Il est temps que la France tire les conséquences de la vague « souverainiste » qui, en Afrique de l’Ouest et au Sahel, a saisi les pays dont elle est la plus proche culturellement. Cette évolution impose l’abandon d’un paternalisme dont Emmanuel Macron se défend, mais qu’il n’est pas parvenu à masquer à Nairobi en lançant aux participants africains : « Faites-vous confiance ! » Macron s’est montré fidèle à sa réputation sur le continent : hyperactif et maladroit. Lundi, son irruption sur scène, lors d’un débat, afin de « remettre de l’ordre » et faire cesser les bavardages dans la salle a fait le tour des réseaux sociaux.

 Quelle place pour les entreprises françaises en Afrique ?

La part de marché des entreprises françaises, tous secteurs confondus et pour l’ensemble de l’Afrique Subsaharienne, est passée de 15 % en 1961 à 3 % en 2021. Mais dans l’ancien « pré carré » français, les intérêts de Paris résistent encore.
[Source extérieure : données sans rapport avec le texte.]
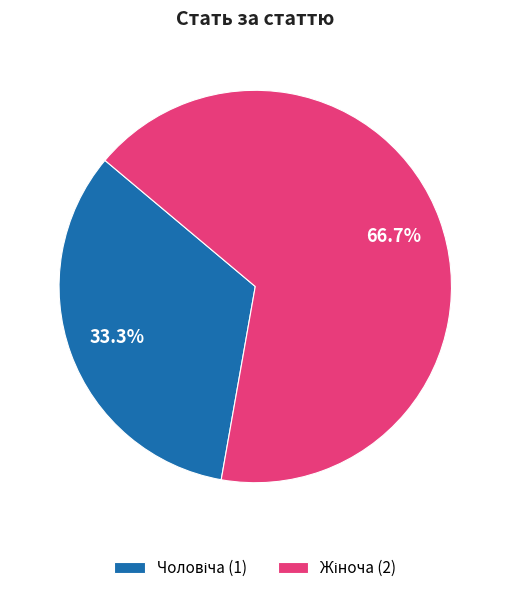

Is there a majority slice in this chart?

Yes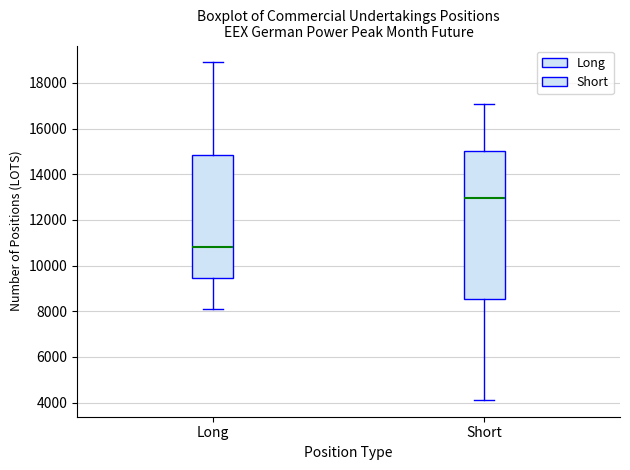

Which box's median line is the highest?

Short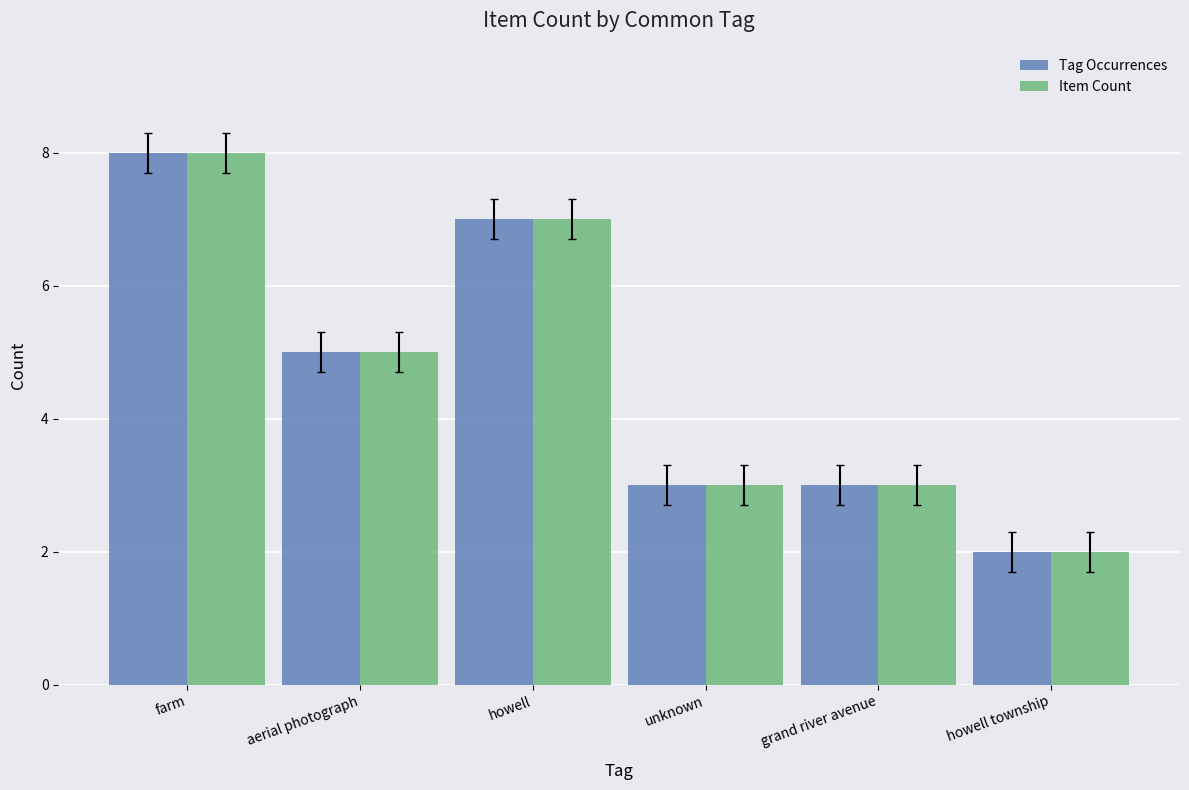

Which category has the lowest value in the Tag Occurrences series?

howell township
En 2025, 45 % des stocks d’investissements directs à l’étranger (IDE) sur le continent sont logés dans des pays non-francophones, mais ce chiffre est trompeur car  cela repose essentiellement sur les secteurs extractifs angolais et nigérians, très gourmands en capitaux. Si on exclut ces deux pays pétroliers, les investissements des entreprises françaises en Afrique subsaharienne sont encore pour plus de la moitié localisés dans l’ancien pré carré. Si la part de marché des entreprises hexagonales y est aujourd’hui de 10 % à 12 % (contre 60 % au lendemain des indépendances), elle est près de quatre fois supérieure aux parts de marché françaises observées sur tout le continent, et environ six fois plus élevée que dans le reste du monde.
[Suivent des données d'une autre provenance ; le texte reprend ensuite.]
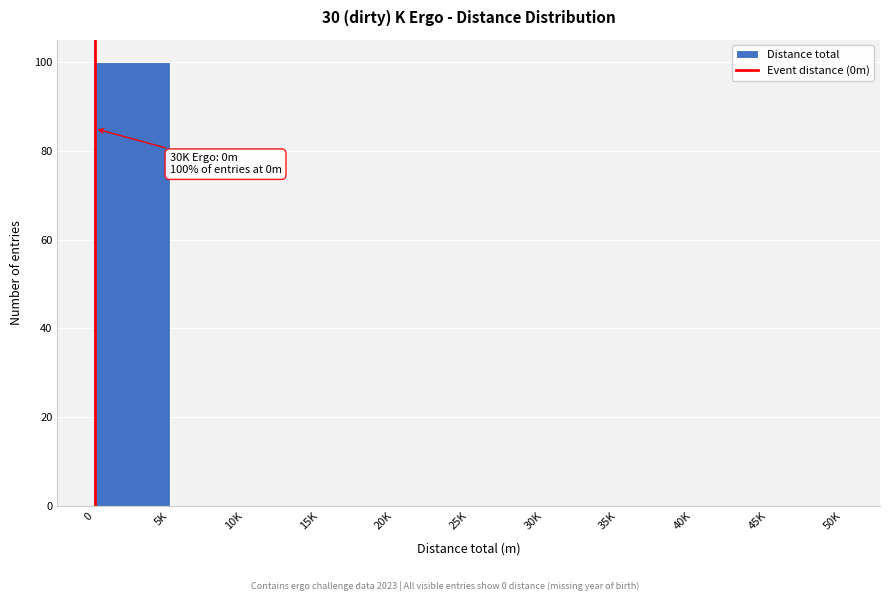

Reading right to left, extract all data points from this chart.

45K=0	40K=0	35K=0	30K=0	25K=0	20K=0	15K=0	10K=0	5K=0	0=100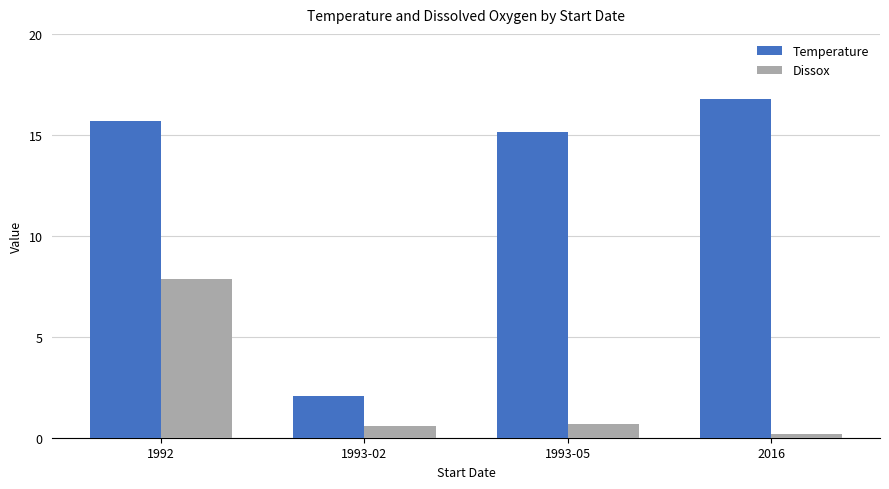

What is the approximate value of Dissox at 2016?

0.2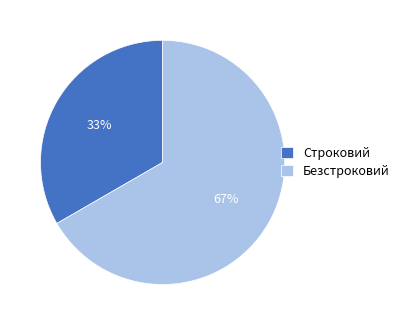

What is the largest slice in the pie chart?

Безстроковий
Cela tient en grande partie à un réseau dense de filiales françaises : environ 2 400 sont recensées sur le continent africain d’après Eurostat. Entre 2019 et 2021, elles ont généré plus de 41 milliards d’euros de chiffre d’affaires, dont 58 % provient des anciens pays colonisés. Pour Abidjan et Dakar, les deux plus grosses économies francophones d’Afrique de l’Ouest, et qui concentrent les plus gros volumes de chiffre d’affaires, cela représente respectivement plus de 11 % et 15 % de leur PIB, illustrant le poids de ces grands groupes dans leurs économies. Remarquons toutefois que si le déploiement de ces entreprises françaises se fait depuis les années 1990 dans les services, l’agroalimentaire, la logistique ou la téléphonie, la France apparaît, pour l’heure, relativement en retrait dans une Afrique devenue un espace stratégique majeur dans la compétition opposant la Chine et les États-Unis pour l’accès aux minerais critique critiques et aux terres rares.
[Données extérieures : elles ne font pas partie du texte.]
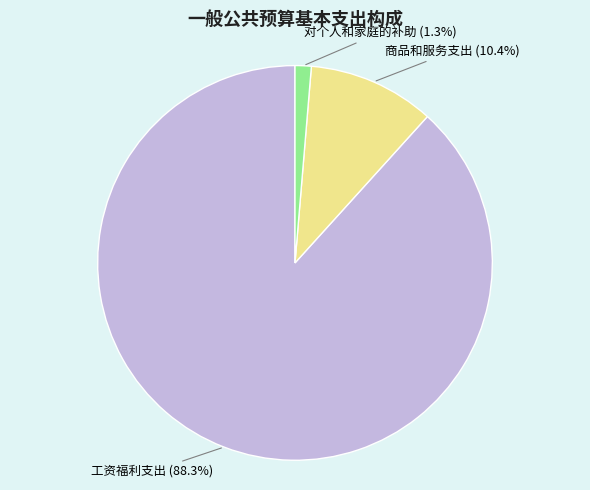

Which has a higher value, 对个人和家庭的补助 or 工资福利支出?

工资福利支出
En conclusion : qu’il y ait besoin d’un rééquilibrage des intérêts économiques français en Afrique semble effectivement nécessaire. Mais cela ne peut se faire que sous forme d’un partenariat équilibré et respectueux du développement autonome de chaque pays. La tentative de rééquilibrage macroniste est de ce point de vue un échec : elle ne fait que confirmer le paternalisme rance dont le gouvernement français semble incapable de se départir. Ce n’est d’ailleurs certainement pas avec un pays inféodé aux intérêts américains comme l’est le Kenya qu’un changement de perspective pourrait se produire.

Or, c’est d’abord en défendant le principe de relations égalitaires et des valeurs comme les droits humains, la solidarité, le respect de la justice internationale et le multilatéralisme que Paris pourrait regagner du crédit dans les opinions africaines.